**Work instructions**
Give back all the data exactly as it was written.

Stored items:

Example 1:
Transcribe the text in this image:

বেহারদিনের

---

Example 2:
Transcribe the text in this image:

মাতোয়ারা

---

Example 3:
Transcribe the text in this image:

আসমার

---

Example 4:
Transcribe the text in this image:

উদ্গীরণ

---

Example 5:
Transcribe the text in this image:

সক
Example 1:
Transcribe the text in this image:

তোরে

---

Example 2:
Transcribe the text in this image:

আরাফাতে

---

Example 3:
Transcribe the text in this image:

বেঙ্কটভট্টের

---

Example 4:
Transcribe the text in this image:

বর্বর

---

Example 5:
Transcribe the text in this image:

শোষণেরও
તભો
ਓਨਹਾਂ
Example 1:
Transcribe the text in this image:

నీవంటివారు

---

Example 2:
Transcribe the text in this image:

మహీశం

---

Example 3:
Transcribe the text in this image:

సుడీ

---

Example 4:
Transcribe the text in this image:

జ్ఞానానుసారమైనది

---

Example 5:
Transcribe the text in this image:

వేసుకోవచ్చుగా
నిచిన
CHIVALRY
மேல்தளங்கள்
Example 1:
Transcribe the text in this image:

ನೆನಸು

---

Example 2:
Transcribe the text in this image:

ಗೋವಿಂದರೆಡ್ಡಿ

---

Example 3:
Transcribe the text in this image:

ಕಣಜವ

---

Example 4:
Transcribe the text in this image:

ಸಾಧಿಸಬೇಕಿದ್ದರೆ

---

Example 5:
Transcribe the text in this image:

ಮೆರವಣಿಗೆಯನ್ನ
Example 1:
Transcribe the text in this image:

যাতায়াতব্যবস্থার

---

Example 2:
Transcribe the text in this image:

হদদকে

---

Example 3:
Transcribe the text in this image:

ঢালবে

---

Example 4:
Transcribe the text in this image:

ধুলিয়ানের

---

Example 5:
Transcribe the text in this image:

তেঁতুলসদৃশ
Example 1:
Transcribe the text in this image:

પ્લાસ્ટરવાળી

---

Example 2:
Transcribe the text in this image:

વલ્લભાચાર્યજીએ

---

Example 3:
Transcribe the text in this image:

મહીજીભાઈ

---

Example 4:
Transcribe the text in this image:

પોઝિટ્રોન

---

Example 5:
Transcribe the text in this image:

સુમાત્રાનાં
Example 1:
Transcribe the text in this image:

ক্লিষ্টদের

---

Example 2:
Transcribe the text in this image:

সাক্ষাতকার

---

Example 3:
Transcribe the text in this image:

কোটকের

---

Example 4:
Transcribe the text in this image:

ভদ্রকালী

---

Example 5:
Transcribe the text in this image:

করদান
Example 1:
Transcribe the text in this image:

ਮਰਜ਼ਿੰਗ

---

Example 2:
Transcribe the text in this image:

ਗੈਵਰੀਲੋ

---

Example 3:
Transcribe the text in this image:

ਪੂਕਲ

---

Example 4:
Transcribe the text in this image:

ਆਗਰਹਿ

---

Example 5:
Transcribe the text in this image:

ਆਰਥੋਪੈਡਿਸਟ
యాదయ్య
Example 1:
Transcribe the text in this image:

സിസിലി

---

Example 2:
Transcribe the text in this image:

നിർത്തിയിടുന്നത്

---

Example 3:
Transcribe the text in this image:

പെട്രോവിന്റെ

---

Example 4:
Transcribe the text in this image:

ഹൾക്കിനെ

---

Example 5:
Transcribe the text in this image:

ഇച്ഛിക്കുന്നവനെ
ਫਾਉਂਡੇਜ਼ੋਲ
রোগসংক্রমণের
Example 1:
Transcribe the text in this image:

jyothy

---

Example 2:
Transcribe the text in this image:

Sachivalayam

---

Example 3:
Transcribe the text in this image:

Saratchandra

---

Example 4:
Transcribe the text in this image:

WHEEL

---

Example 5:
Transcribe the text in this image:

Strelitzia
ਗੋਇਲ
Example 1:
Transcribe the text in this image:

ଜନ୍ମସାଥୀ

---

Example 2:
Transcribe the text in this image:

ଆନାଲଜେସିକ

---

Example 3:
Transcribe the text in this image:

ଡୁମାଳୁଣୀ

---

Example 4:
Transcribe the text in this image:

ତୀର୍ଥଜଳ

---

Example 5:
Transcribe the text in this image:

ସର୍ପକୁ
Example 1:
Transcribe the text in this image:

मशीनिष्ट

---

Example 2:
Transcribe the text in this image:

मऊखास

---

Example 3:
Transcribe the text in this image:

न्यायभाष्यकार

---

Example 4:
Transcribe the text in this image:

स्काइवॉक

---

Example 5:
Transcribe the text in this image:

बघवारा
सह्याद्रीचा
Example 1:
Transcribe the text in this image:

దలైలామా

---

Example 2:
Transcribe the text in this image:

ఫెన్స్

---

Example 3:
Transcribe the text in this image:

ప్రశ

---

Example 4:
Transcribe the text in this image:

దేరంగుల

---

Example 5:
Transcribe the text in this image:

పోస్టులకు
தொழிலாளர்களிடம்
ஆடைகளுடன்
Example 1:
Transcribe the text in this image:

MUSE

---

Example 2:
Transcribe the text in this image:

**The completed task**
Example 1:
Transcribe the text in this image:

বেহারদিনের

---

Example 2:
Transcribe the text in this image:

মাতোয়ারা

---

Example 3:
Transcribe the text in this image:

আসমার

---

Example 4:
Transcribe the text in this image:

উদ্গীরণ

---

Example 5:
Transcribe the text in this image:

সক
Example 1:
Transcribe the text in this image:

তোরে

---

Example 2:
Transcribe the text in this image:

আরাফাতে

---

Example 3:
Transcribe the text in this image:

বেঙ্কটভট্টের

---

Example 4:
Transcribe the text in this image:

বর্বর

---

Example 5:
Transcribe the text in this image:

শোষণেরও
તભો
ਓਨਹਾਂ
Example 1:
Transcribe the text in this image:

నీవంటివారు

---

Example 2:
Transcribe the text in this image:

మహీశం

---

Example 3:
Transcribe the text in this image:

సుడీ

---

Example 4:
Transcribe the text in this image:

జ్ఞానానుసారమైనది

---

Example 5:
Transcribe the text in this image:

వేసుకోవచ్చుగా
నిచిన
CHIVALRY
மேல்தளங்கள்
Example 1:
Transcribe the text in this image:

ನೆನಸು

---

Example 2:
Transcribe the text in this image:

ಗೋವಿಂದರೆಡ್ಡಿ

---

Example 3:
Transcribe the text in this image:

ಕಣಜವ

---

Example 4:
Transcribe the text in this image:

ಸಾಧಿಸಬೇಕಿದ್ದರೆ

---

Example 5:
Transcribe the text in this image:

ಮೆರವಣಿಗೆಯನ್ನ
Example 1:
Transcribe the text in this image:

যাতায়াতব্যবস্থার

---

Example 2:
Transcribe the text in this image:

হদদকে

---

Example 3:
Transcribe the text in this image:

ঢালবে

---

Example 4:
Transcribe the text in this image:

ধুলিয়ানের

---

Example 5:
Transcribe the text in this image:

তেঁতুলসদৃশ
Example 1:
Transcribe the text in this image:

પ્લાસ્ટરવાળી

---

Example 2:
Transcribe the text in this image:

વલ્લભાચાર્યજીએ

---

Example 3:
Transcribe the text in this image:

મહીજીભાઈ

---

Example 4:
Transcribe the text in this image:

પોઝિટ્રોન

---

Example 5:
Transcribe the text in this image:

સુમાત્રાનાં
Example 1:
Transcribe the text in this image:

ক্লিষ্টদের

---

Example 2:
Transcribe the text in this image:

সাক্ষাতকার

---

Example 3:
Transcribe the text in this image:

কোটকের

---

Example 4:
Transcribe the text in this image:

ভদ্রকালী

---

Example 5:
Transcribe the text in this image:

করদান
Example 1:
Transcribe the text in this image:

ਮਰਜ਼ਿੰਗ

---

Example 2:
Transcribe the text in this image:

ਗੈਵਰੀਲੋ

---

Example 3:
Transcribe the text in this image:

ਪੂਕਲ

---

Example 4:
Transcribe the text in this image:

ਆਗਰਹਿ

---

Example 5:
Transcribe the text in this image:

ਆਰਥੋਪੈਡਿਸਟ
యాదయ్య
Example 1:
Transcribe the text in this image:

സിസിലി

---

Example 2:
Transcribe the text in this image:

നിർത്തിയിടുന്നത്

---

Example 3:
Transcribe the text in this image:

പെട്രോവിന്റെ

---

Example 4:
Transcribe the text in this image:

ഹൾക്കിനെ

---

Example 5:
Transcribe the text in this image:

ഇച്ഛിക്കുന്നവനെ
ਫਾਉਂਡੇਜ਼ੋਲ
রোগসংক্রমণের
Example 1:
Transcribe the text in this image:

jyothy

---

Example 2:
Transcribe the text in this image:

Sachivalayam

---

Example 3:
Transcribe the text in this image:

Saratchandra

---

Example 4:
Transcribe the text in this image:

WHEEL

---

Example 5:
Transcribe the text in this image:

Strelitzia
ਗੋਇਲ
Example 1:
Transcribe the text in this image:

ଜନ୍ମସାଥୀ

---

Example 2:
Transcribe the text in this image:

ଆନାଲଜେସିକ

---

Example 3:
Transcribe the text in this image:

ଡୁମାଳୁଣୀ

---

Example 4:
Transcribe the text in this image:

ତୀର୍ଥଜଳ

---

Example 5:
Transcribe the text in this image:

ସର୍ପକୁ
Example 1:
Transcribe the text in this image:

मशीनिष्ट

---

Example 2:
Transcribe the text in this image:

मऊखास

---

Example 3:
Transcribe the text in this image:

न्यायभाष्यकार

---

Example 4:
Transcribe the text in this image:

स्काइवॉक

---

Example 5:
Transcribe the text in this image:

बघवारा
सह्याद्रीचा
Example 1:
Transcribe the text in this image:

దలైలామా

---

Example 2:
Transcribe the text in this image:

ఫెన్స్

---

Example 3:
Transcribe the text in this image:

ప్రశ

---

Example 4:
Transcribe the text in this image:

దేరంగుల

---

Example 5:
Transcribe the text in this image:

పోస్టులకు
தொழிலாளர்களிடம்
ஆடைகளுடன்
Example 1:
Transcribe the text in this image:

MUSE

---

Example 2:
Transcribe the text in this image:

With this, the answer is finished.